Utilizando um método combinado de revisão sistemática com meta-análise –análise dos dados de diversas pesquisas já publicadas, sem fazer novos estudos empíricos–, os pesquisadores analisaram nove artigos científicos publicados até o dia 27 de abril, sendo a última busca realizada no dia 3 de maio.

O estudo, coordenado pela pesquisadora Sílvia Sales-Peres, da USP Bauru, avaliou um total de 6.577 pacientes internados com covid-19 em estado grave em cinco países: China, França, Espanha, Itália e Estados Unidos.

Cerca de 56,2% dos indivíduos que apresentaram complicações graves pesquisados eram obesos.

Na amostragem, a maior parte dos pacientes era homem (59,8%), e as comorbidades mais frequentes eram hipertensão (51,5%), diabetes (30,3%) e doenças do coração (16,7%).

O risco provável para pacientes obesos e não-obesos contrair covid-19 independentemente de severidade não foi estatisticamente significativo, mas isso pode estar relacionado à quantidade de pacientes obesos (107) versus não obesos (356) incluídos na pesquisa.

Porém, quando avaliadas a progressão da doença e a mortalidade, essas foram positivamente associadas à obesidade. A taxa de mortalidade global encontrada pelos pesquisadores para pacientes obesos foi de 9%.

Segundo Sales-Peres, houve uma subnotificação nos primeiros trabalhos sobre Covid-19 dos pacientes com obesidade.

"Os primeiros estudos avaliaram severidade em pacientes com hipertensão, diabetes, doenças cardiovasculares. Mas eles não avaliaram que esse paciente hipertenso era obeso, que esse [paciente] diabético era obeso. Cerca de 33% dos obesos têm diabetes do tipo 2 e 60% dos indivíduos com sobrepeso ou obesidade têm hipertensão."

Os indivíduos obesos apresentam maior risco para desenvolvimento do quadro agravado da doença não só por ter uma comorbidade, mas por ter um tipo de inflamação crônica de baixo grau no organismo que agrava o sistema imune.

Essa inflamação é como uma deficiência no sistema imunológico, que pode ser observada na baixa presença de células B, de linfócitos T e de macrófagos, que atuam como defensoras naturais no combate ao vírus. Esses pacientes também apresentam quantidade elevada de citocinas, que aumentam o processo inflamatório.

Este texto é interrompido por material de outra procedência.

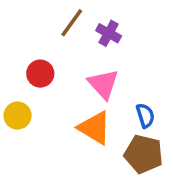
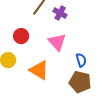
orange triangle: (95, 128) -> (39, 70), moved

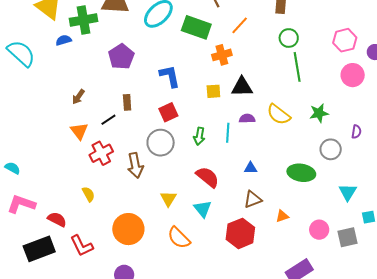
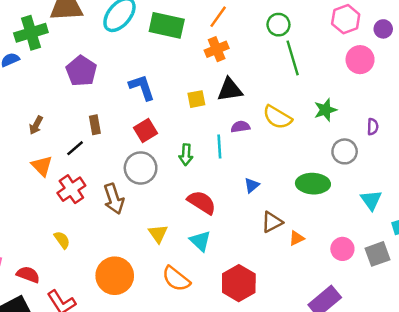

A associação com o diabetes tipo 2 piora ainda mais essa condição, uma vez que a glicose elevada no sangue afeta os macrófagos. O acúmulo de tecido adiposo pressiona ainda o diafragma, comprometendo o sistema respiratório.

Por terem uma rede de células adiposas, a quantidade de vírus que pode invadir e se replicar nessas células é maior, fato comprovado ao se observar que a carga viral expelida por um paciente obeso é maior do que aquela expelida por um paciente sem o excesso de peso.

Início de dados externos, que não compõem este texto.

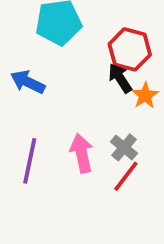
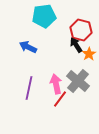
gray cross: (124, 147) -> (78, 81), size x1.6
red line: (126, 176) -> (60, 99), moved

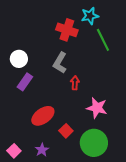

Sales-Peres ressalta que o uso de corticoides e de terapias para diminuir a resposta inflamatória exacerbada do organismo –a chamada tempestade de citocinas– pode ser comprometido em pacientes obesos ou com sobrepeso devido à essa resposta imune inata defasada.

"O paciente com sobrepeso ou obeso não possui esses fatores que complementam a terapia medicamentosa. Se o organismo não responde, muitas vezes a medicação não funciona."

A pesquisadora reforça a importância de uma campanha nacional de saúde pública para orientar a população com sobrepeso e obesidade de reforçar os cuidados e melhorar a alimentação e qualidade de vida.

"Recomendamos a prática de atividades ao ar livre. mesmo que caminhadas, e um enfoque maior na alimentação saudável. É importante também esse paciente saber que, caso seja infectado, seu quadro pode progredir muito rapidamente. Por isso, ao menor sinal de infecção é preciso buscar atendimento médico", diz.